Projects IX, X, XI, XII, XIII, XIV (fols. 46v-51r)
These projects correspond to the countryside Projects VIII to XI, and like them they merely monotonously vary and multiply (both in form and distribution) the preceding projects. The gradual abandoning of the single house for two or four families, as the merchant becomes richer, naturally has a symmetrically unifying effect on the plan and elevation and generates larger (but fewer) rooms. Nevertheless, the basic schemes remain unchanged. There does however appear in the French projects a reference to a specific model: concerning the elevations, their pyramidal façades (with an enormous roof covering and a superimposed series of gallattà (attics)) are identified by Du Colombier and D’Espezel with the French merchant housing of the 15th and 16th centuries; as for the plan, there is a close correspondence with De l’Orme’s own house in Paris, illustrated in the Architecture. Serlio himself defines Project X as ‘Parisian’ (cf. Huber, M.R., op. cit.).

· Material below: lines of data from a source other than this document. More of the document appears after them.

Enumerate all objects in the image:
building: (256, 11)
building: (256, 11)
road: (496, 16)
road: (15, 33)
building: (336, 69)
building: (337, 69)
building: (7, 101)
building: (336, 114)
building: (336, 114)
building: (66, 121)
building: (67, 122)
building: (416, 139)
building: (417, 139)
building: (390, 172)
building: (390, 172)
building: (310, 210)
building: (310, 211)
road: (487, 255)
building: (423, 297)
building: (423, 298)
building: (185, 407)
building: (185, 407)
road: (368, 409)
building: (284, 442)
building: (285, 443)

Already in Project X, the ‘apartment’ for private life is set in the second body of the building, hence beyond the courtyard, down the centre of which runs the covered passageway with its terrace or gallery/loggia above. And although in this project the front body on the plan still has two series of rooms either side of the atrium/entrance corridor, nevertheless in the front series the two rooms are classed as botteghe. In the following French project, number XII, there is only one row of rooms [There are in fact two (eds.)]. Thus the greater importance of the rear body is established. This is also demonstrated by the care taken over the distribution of the ‘private’ rooms in the rear body, e.g., E and G which, as a result of the mezzanine in F, both have a retrocamera. The correspondence of the plan here with that for De l’Orme’s house is even closer with the addition of the windowed galleries on the side porticoes of the internal courtyard.
In the Italian projects, interest consistently continues to focus on the front body (except in the richest and most elaborate project, XIII). Of note in XIII is the very complex solution of the courtyard. Here one of the long sides is taken up by the body for the service buildings (as such completely autonomous of the two principal buildings) and the other side has painted on the perimeter wall a representation of three storeys of niches and blind windows with no depth. This is almost a nostalgic reminiscence of the entirely painted scenographic courtyards of central Italy, but it is set in a completely northern European structure.